Aim of the task:
Decide whether each statement agrees with the email thread below about sharing symbols between Lua C modules: (a) On Windows, the shared symbols would go in a DLL named mymatrix.dll; (b) Wes would rather build extra shared libraries whenever possible; (c) Matt Campbell says that on Windows a process has a global symbol table. Answer yes or no for each, and quote the words from the thread that decide it.

Excerpt provided:
This could be via the C API, e.g pushing the static variable as a lightuserdata into LUA_REGISTRYINDEX.  If you know that matrix.so is loaded, then you can retrieve this pointer safely, no matter whether the symbol is global (in the C library sense) or not.

On Feb 14, 2008, at 10:24 PM, Wesley Smith wrote:

Indeed, I'm aware of the incompatibility with Windows here.  I prefer
to avoid building extra shared libs where possible, but it seems in
this case it's not.  The offending symbol is

static const char * Matrix_udata::name

It seems that data symbols don't export as well as text symbols for
whatever reason.  It would be really nice to know why.  I had a hell
of a time exporting data symbols from dlls on windows but was lucky
enough to see how to do it a few days before in the OpenEXR code.
Thanks for the suggestions.  I was actually in the process of building
a shared Framework.

best,
wes


On Thu, Feb 14, 2008 at 10:18 PM, Matt Campbell <mattcampbell@pobox.com> wrote:
In my opinion, the best solution is to only export the luaopen_*
 function from the .so or .dll file for a Lua C module.  All other shared
 symbols should be in a plain C library or multiple C libraries, and all
 modules which require those symbols should link against said library or
 libraries.

 In your case, the symbols from the matrix module which are used by the
 image module would be moved to a shared library, which I'll call
 "mymatrix" for the sake of this explanation.  On OS X and other
 Unix-like systems, you'd have a .so file called libmymatrix.so, which
 would be installed in the standard location for shared libraries or some
 other directory on the dynamic linker's search path, and both the image
 and matrix Lua C modules would link against libmymatrix.so. (I maintain
 that even on ELF-based systems, shared libraries should always link
 against their dependencies instead of assuming that the executable will
 load them.) On Windows, the shared symbols would be located in a DLL
 called mymatrix.dll, which would be located somewhere in the user's PATH
 or in the same directory as the EXE, and the image and matrix Lua C
 modules would link against this DLL.

 I think this approach is the most portable and reliable. (I mention
 portability because what you're currently trying to do assumes that the
 process has a global symbol table, which isn't the case on Windows.)

Supplied records:
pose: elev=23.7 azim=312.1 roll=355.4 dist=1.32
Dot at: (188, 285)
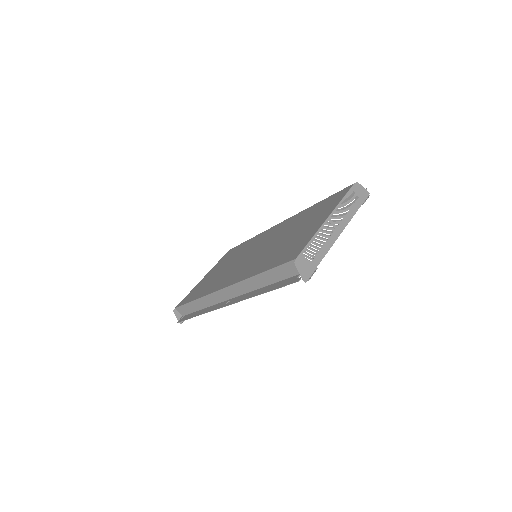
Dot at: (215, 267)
--
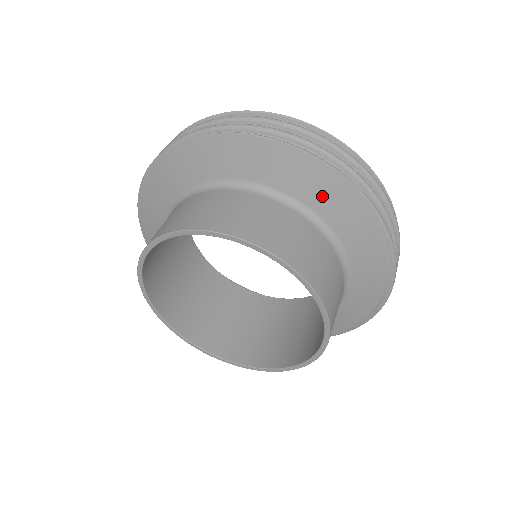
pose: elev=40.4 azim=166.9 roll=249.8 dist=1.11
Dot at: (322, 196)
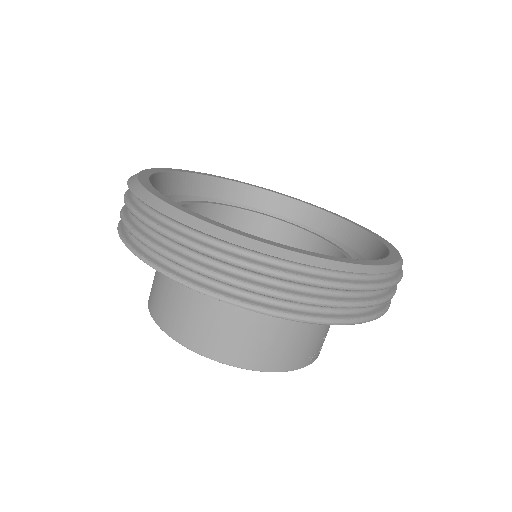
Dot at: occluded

Answer for the task:
(a) Yes: "the shared symbols would be located in a DLL called mymatrix.dll"
(b) No: "I prefer to avoid building extra shared libs where possible"
(c) No: "assumes that the process has a global symbol table, which isn't the case on Windows"